Despite Vasari’s compliments, art critics did not begin praising the painting as a Renaissance masterpiece until the 1860s. The Louvre acquired the painting in 1804, but it didn’t draw too many visitors until 1911 when headlines firmly planted her in the public consciousness.
That year, Vincenzo Peruggia, an Italian carpenter who was working at the Louvre, decided to steal it by tucking it under his jacket and walking out of the museum one August day. The incident instigated a meeting of the French Cabinet and the resignation of the Louvre’s director of paintings.
Spurred by the ensuing media frenzy, museumgoers went to see the empty space where she had hung at the Louvre. Postcards were printed, Mona Lisa dolls were made and marketed, a brand of corsets was named after her (foreshadowing how she’s used to merchandise all manner of wares now). Even bigger crowds came to see her when she was recovered two years later, with more than 100,000 people viewing her at the Louvre in the first two days alone.
She’s become an endless source of homages and parodies.
By 1914 the Mona Lisa had become highly recognizable, making her a ripe subject for appropriation.
The year after she was triumphantly returned to the Louvre, Russian Suprematist Kazimir Malevich created a mixed-media collage titled Composition With the Mona Lisa (1914), with a color reproduction of her at its center. Marcel Duchamp soon created L.H.O.O.Q. (1919) using a monochrome Mona Lisa postcard as a readymade, upon which he doodled a mustache, goatee, and letters (which if read aloud in French sound like “Elle a chaud au cul,” or “She is hot in the ass”).
Other canonical artists followed. Fernand Léger painted La Joconde aux Clés (1930), Philippe Halsman produced Dalí as a Mona Lisa (1954), and Fernando Botero made a plump Mona Lisa in 1959, which he reprised in 1978. Leonardo’s portrait became the subject of one of Andy Warhol’s earliest silkscreen works, in 1963, when the Pop artist used the reproduction from a Met brochure to copy and serialize her portrait.
After Warhol’s heyday, with the economic boom of the 1960s resulting in a boon to advertising (especially in the United States), the Mona Lisa started to cameo regularly in marketing campaigns. During the 1970s, she featured in around 23 new advertisements per year, and that number increased to 53 per year in the following decade.
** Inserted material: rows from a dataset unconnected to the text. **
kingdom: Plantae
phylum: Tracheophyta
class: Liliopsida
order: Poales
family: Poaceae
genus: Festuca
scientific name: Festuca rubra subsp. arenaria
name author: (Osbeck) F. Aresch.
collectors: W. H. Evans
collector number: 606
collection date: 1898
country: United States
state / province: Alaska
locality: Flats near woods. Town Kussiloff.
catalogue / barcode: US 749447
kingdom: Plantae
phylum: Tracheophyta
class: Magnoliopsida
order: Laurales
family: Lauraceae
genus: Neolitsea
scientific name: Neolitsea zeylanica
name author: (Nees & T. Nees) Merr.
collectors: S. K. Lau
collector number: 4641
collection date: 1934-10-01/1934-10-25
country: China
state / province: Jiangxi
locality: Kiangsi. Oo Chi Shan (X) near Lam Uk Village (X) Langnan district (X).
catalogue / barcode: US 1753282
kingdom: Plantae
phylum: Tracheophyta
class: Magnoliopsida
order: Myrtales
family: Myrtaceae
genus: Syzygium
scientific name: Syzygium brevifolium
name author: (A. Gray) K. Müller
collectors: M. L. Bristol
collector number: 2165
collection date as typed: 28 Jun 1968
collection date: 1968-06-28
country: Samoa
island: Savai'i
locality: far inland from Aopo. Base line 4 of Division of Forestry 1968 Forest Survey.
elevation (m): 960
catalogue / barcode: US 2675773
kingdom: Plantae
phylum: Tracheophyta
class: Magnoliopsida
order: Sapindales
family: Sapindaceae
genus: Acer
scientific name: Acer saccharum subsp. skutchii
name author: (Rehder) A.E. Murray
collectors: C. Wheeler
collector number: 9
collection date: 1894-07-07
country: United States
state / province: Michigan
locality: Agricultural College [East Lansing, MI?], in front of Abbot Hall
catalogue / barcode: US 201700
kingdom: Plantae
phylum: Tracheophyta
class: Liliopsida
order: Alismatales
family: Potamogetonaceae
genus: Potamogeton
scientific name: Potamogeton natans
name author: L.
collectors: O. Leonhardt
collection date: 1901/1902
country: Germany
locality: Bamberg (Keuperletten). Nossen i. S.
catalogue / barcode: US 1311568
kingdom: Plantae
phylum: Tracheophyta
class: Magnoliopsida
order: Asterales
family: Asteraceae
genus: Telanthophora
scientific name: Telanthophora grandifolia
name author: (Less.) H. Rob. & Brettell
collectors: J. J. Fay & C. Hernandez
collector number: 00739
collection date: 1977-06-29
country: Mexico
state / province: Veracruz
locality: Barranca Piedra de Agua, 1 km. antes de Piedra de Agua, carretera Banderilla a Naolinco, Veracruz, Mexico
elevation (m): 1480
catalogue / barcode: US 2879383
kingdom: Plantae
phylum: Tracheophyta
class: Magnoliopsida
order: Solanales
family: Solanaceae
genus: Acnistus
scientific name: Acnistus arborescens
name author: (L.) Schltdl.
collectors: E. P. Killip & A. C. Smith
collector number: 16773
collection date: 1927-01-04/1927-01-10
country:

Her visage gave products the stamp of art-historical importance while also fueling her own popularity.
She’s a Parisian landmark.
The 1960s boom that supercharged ad campaigns also kicked off mass tourism, with Paris becoming a top international destination. The Mona Lisa has left French soil only a handful of times since Leonardo brought her to Francis I’s court in the early 16th century, making her nearly as permanent a fixture as other Parisian tourist destinations.
The few times she’s left her perch at the Louvre have only fed Mona Lisa fever, with the flashiest of these being in 1963, when Jacqueline Kennedy helped broker a loan to show her at the National Gallery of Art and the Metropolitan Museum in New York. Treated like a celebrity, she was welcomed by the Kennedys and feted with an official dinner (where the dessert was Poires Mona Lisa, poached pears coated with a chocolate sauce and baked into pastry). Americans took notice and came to see her in droves, with 1,751,521 visitors to the museums in the six weeks she was in the United States. A similar tour was repeated a decade later when the Mona Lisa went to Japan; the international media attention that ensued cemented her status as an icon.
Owing to her fragility, the Mona Lisa is unlikely to ever leave the Louvre again, and visitors who make the pilgrimage to see her there find her in the museum’s biggest room—the Salle des États, a room once used by Napoleon III for legislative sessions. Her bulletproof case and designated wall are evidence of her elite status. A leaked French Ministry of Culture report from 2018 disclosed, among other things, that even with all the masterpieces contained in the Louvre’s permanent collection, nine out of ten visitors claim they come to see Leonardo’s lady.